Kuebler D, Zhang H, Ren X, Tanouye M A
Department of Molecular and Cell Biology, Division of Neurobiology, University of California, Berkeley, CA 94720, USA.
J Neurophysiol. 2001 Sep;86(3):1211-25. doi: 10.1152/jn.2001.86.3.1211.
Despite the frequency of seizure disorders in the human population, the genetic and physiological basis for these defects has been difficult to resolve. Although many genetic defects that cause seizure susceptibility have been identified, the defects involve disparate biological processes, many of which are not neural specific. The large number and heterogeneous nature of the genes involved makes it difficult to understand the complex factors underlying the etiology of seizure disorders. Examining the effect known genetic mutations have on seizure susceptibility is one approach that may prove fruitful. This approach may be helpful both in understanding how different physiological processes affect seizure susceptibility and in identifying novel therapeutic treatments. In this study, we have taken advantage of Drosophila, a genetically tractable system, to identify factors that suppress seizure susceptibility. Of particular interest has been a group of Drosophila mutants, the bang-sensitive (BS) mutants, which are much more susceptible to seizures than wild type. The BS phenotypic class includes at least eight genes, including three examined in this study, bss, eas, and sda. Through the generation of double-mutant combinations with other well-characterized Drosophila mutants, the BS mutants are particularly useful for identifying genetic factors that suppress susceptibility to seizures. We have found that mutants affecting Na+ channels, mle(napts) and para, K+ channels, Sh, and electrical synapses, shak-B(2), can suppress seizures in the BS mutants. This is the first demonstration that these types of mutations can suppress the development of seizures in any organism. Reduced neuronal excitability may contribute to seizure suppression. The best suppressor, mle(napts), causes an increased stimulation threshold for the giant fiber (GF) consistent with a reduction in single neuron excitability that could underlie suppression of seizures. For some other double mutants with para and Sh(KS133), there are no GF threshold changes, but reduced excitability may also be indicated by a reduction in GF following frequency. These results demonstrate the utility of Drosophila as a model system for studying seizure susceptibility and identify physiological processes that modify seizure susceptibility.

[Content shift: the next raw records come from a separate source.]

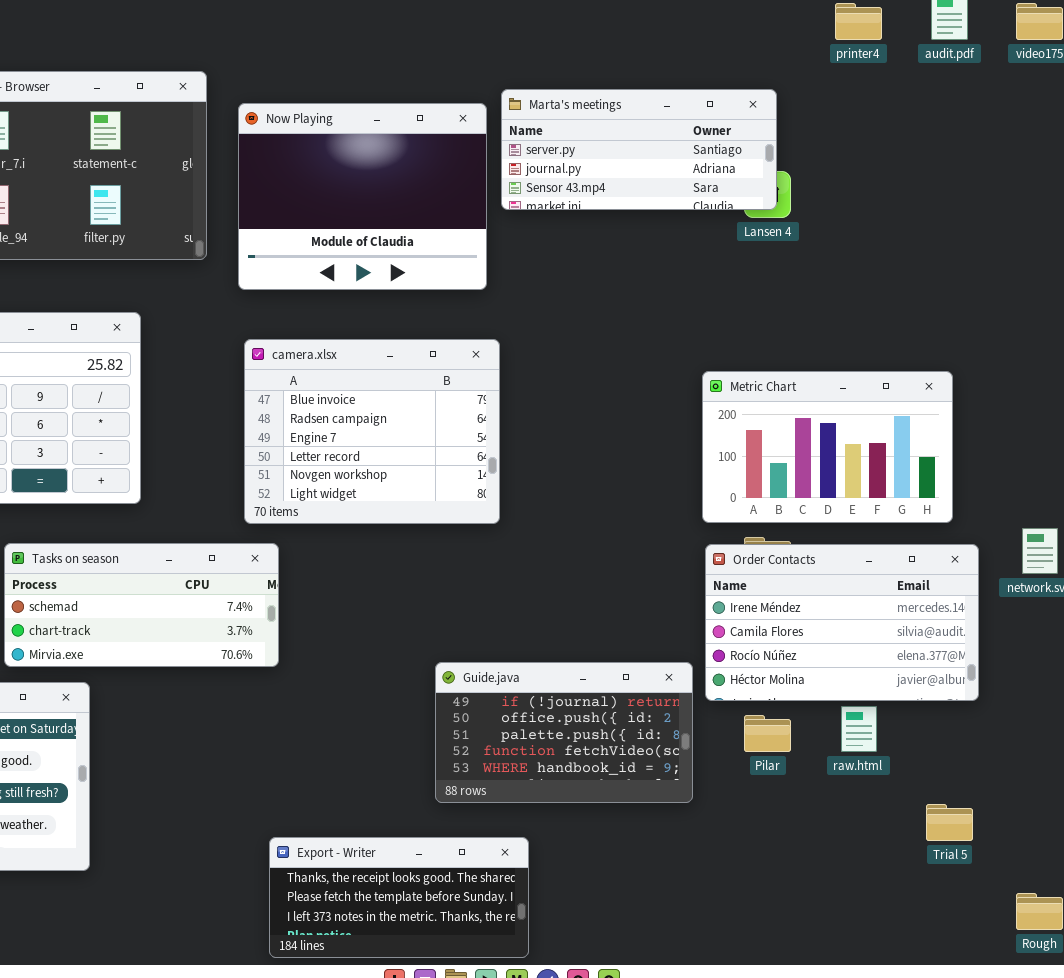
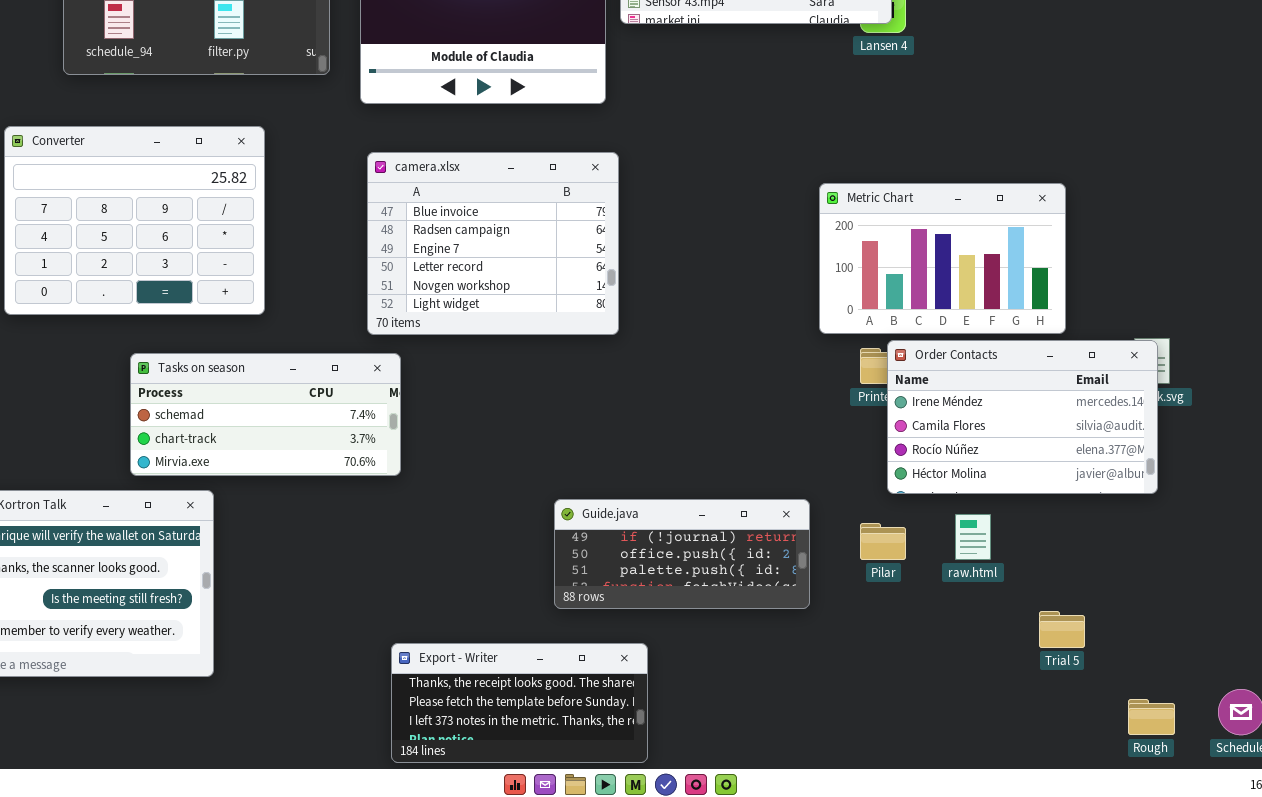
Order Contacts: [705,544,979,701] -> [887,340,1158,494], moved
Guide.java: [435,662,693,803] -> [554,499,810,609], resized

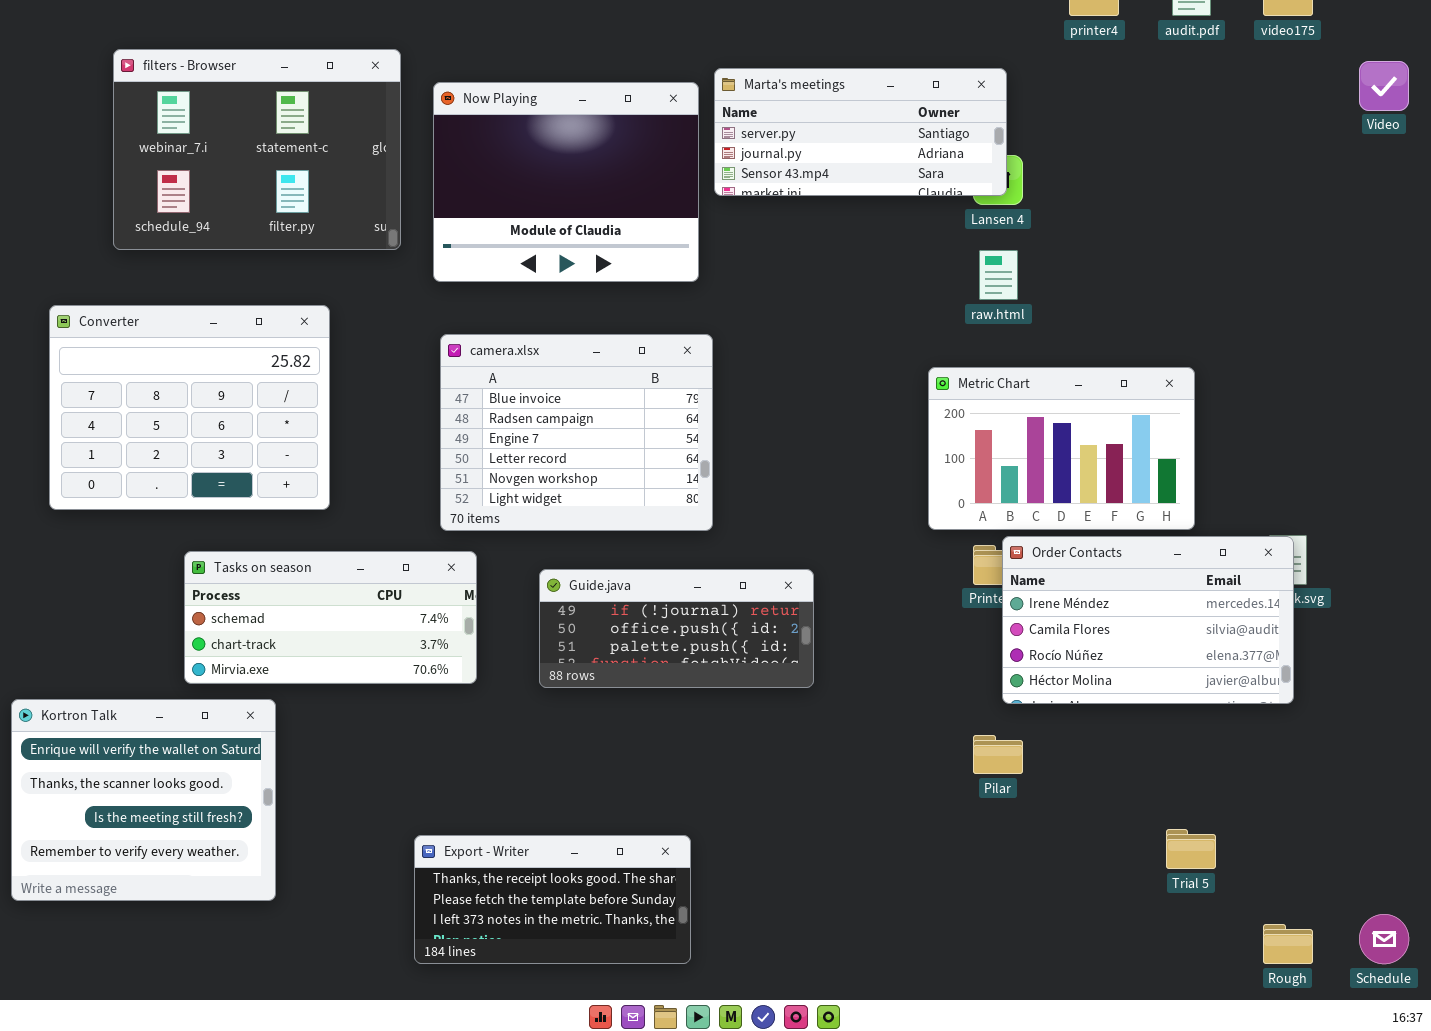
Guide.java: [554,499,810,609] -> [539,569,814,688], moved
raw.html: [955,514,991,560] -> [979,250,1018,300], moved
Export - Writer: [391,643,648,763] -> [414,835,691,964], moved

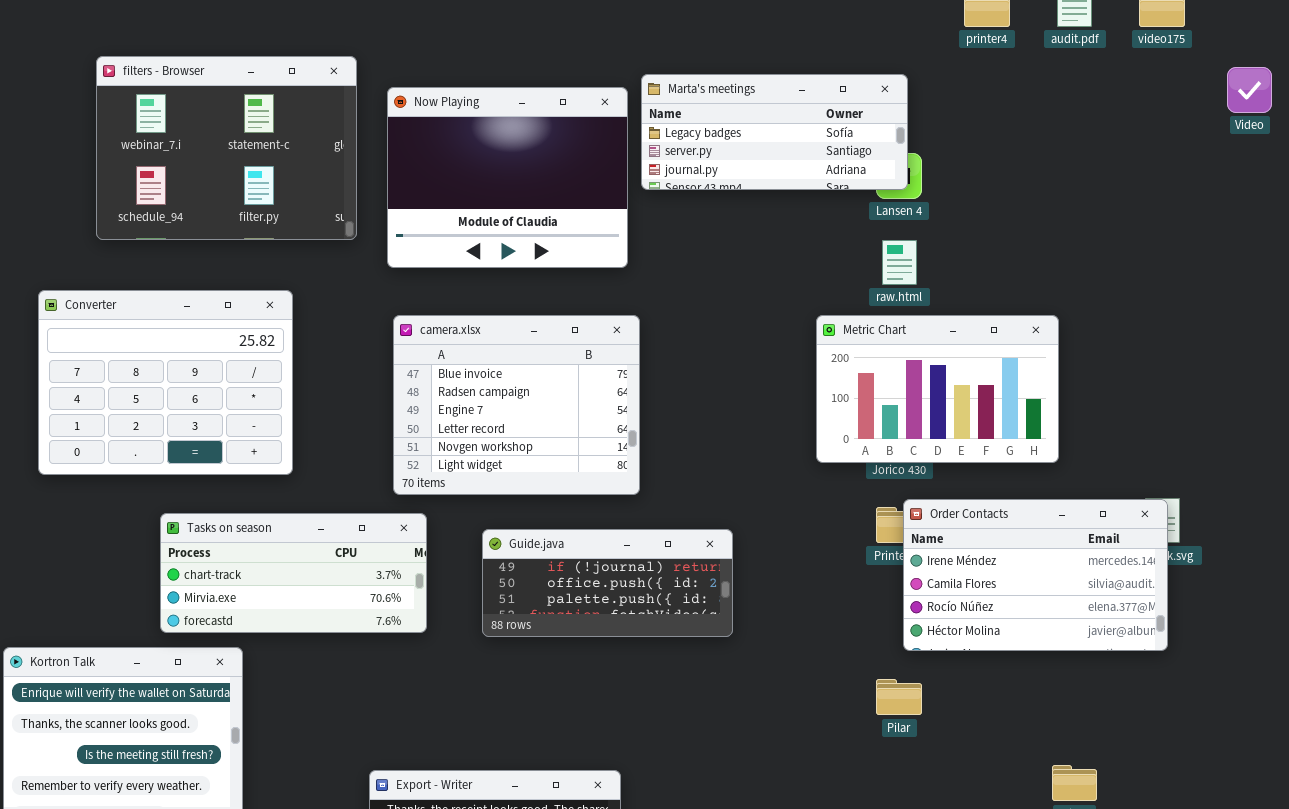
Marta's meetings: [714,68,1007,196] -> [641,74,908,190], scrolled up 1 row
Metric Chart: [928,367,1195,530] -> [816,315,1059,463], moved
Tasks on season: [184,551,477,684] -> [160,513,427,633], scrolled down 1 row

尽管癫痫疾病在人群中很常见,但这些缺陷的遗传和生理基础一直难以确定。虽然已经发现了许多导致癫痫易感性的遗传缺陷,但这些缺陷涉及不同的生物学过程,其中许多并非神经特异性的。所涉及基因的数量众多且性质各异,这使得理解癫痫疾病病因背后的复杂因素变得困难。研究已知基因突变对癫痫易感性的影响是一种可能富有成效的方法。这种方法在理解不同生理过程如何影响癫痫易感性以及识别新的治疗方法方面可能都有帮助。在本研究中,我们利用果蝇这一具有遗传易处理性的系统来识别抑制癫痫易感性的因素。特别令人感兴趣的是一组果蝇突变体,即对撞击敏感(BS)的突变体,它们比野生型更容易发生癫痫。BS表型类别至少包括八个基因,本研究中检测了其中三个基因,即bss、eas和sda。通过与其他特征明确的果蝇突变体产生双突变组合,BS突变体对于识别抑制癫痫易感性的遗传因素特别有用。我们发现,影响钠离子通道的突变体mle(napts)和para、钾离子通道的Sh以及电突触的shak - B(2),可以抑制BS突变体中的癫痫发作。这是首次证明这些类型的突变能够抑制任何生物体中癫痫发作的发展。神经元兴奋性降低可能有助于抑制癫痫发作。最佳的抑制突变体mle(napts)导致巨纤维(GF)的刺激阈值升高,这与单个神经元兴奋性降低一致,而这可能是癫痫发作抑制的基础。对于其他一些与para和Sh(KS133)的双突变体,GF阈值没有变化,但GF频率降低也可能表明兴奋性降低。这些结果证明了果蝇作为研究癫痫易感性的模型系统的实用性,并确定了调节癫痫易感性的生理过程。